PASSAGE: Begin
# Boyz In Da Wood 2013



## darbians (Aug 19, 2013)

This site is pretty darn big, lots to see and a really chilled day out. It seems to be quite similar to other RAF bases in the area but still worth the trip in my opinion. Quite a few images here I hope you enjoy.

I will start with a couple from the house outside of the site.

1





In Bloom

2




Blossom Window

Then on into the main site where you are greeted by a few Tulips.

3




Beauty And Decay

Venture in and find a few nice reflections.

4




Reflections Of The Past

Then we find a really nice set of stairs so had to grab a few of these symmetrical beauties.

5




So Many Choices

6




To Symmetry And Beyond 

While having the fisheye on it seemed a good idea to shoot them the other way.

7




Stair Into The Symmetry

Then on up on a roof to grab some nice graffiti

8




Where Were You

There seemed to be quite a few grand looking rooms on the site....

9




Lines To Decay

Also a few pieces of graffiti inside. Not sure if they are real though.

10




Banksy???

11



12



By this time the sun was staring to set which gave us some lovely warm tones

13




Empty Space

14




Landing Light

Thought it be nice to enjoy the sunset from the top of this tower

15




Raf Water Tower

Wasn't easy to start with as the stairs were missing but it was sure worth it.
PASSAGE: End
EXTRACTED DATA: Begin
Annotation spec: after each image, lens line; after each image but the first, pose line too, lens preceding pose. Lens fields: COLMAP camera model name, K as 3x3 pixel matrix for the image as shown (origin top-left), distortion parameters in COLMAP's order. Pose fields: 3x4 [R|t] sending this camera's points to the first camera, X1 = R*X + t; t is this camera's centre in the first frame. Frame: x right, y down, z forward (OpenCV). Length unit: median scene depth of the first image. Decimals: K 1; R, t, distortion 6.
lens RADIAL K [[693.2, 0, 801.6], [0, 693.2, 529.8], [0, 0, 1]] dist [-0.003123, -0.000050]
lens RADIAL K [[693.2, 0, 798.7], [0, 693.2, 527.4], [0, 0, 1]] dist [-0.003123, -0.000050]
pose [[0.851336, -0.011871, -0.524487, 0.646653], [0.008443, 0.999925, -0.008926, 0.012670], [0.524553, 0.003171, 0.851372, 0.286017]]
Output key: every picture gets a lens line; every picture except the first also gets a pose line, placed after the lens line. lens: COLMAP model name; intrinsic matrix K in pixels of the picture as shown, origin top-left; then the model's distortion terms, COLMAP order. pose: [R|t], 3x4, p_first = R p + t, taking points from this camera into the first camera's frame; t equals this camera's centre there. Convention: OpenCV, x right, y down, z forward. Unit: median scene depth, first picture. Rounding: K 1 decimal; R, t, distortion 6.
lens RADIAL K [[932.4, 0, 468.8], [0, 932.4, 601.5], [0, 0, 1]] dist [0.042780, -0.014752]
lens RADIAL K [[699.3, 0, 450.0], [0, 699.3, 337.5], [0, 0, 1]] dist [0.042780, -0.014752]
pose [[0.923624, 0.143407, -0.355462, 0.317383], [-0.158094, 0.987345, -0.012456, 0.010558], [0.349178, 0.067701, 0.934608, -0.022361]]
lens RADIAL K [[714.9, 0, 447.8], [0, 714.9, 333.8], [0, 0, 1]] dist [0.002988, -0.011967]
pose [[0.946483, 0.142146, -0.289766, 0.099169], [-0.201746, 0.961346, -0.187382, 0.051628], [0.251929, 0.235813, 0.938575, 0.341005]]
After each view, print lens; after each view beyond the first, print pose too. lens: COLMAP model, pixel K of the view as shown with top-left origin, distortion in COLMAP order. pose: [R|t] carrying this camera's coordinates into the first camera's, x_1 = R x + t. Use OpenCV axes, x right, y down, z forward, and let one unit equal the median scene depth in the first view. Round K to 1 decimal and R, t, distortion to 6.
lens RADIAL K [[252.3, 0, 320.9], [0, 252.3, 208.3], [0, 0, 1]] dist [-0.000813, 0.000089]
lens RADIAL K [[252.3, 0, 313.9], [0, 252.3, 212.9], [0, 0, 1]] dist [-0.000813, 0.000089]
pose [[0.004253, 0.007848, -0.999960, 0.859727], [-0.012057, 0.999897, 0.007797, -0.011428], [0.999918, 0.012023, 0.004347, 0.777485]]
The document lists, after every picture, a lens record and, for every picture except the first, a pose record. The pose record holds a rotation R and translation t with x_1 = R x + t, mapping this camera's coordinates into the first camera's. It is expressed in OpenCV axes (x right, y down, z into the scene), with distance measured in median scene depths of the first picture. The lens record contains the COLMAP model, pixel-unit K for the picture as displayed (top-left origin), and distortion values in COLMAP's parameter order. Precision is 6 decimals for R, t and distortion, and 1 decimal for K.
EXTRACTED DATA: End
**ASSIGNMENT**
List every photo caption in the forum post that comes after the line saying the sun was starting to set.

**RESPONSE**
Empty Space
Landing Light
Raf Water Tower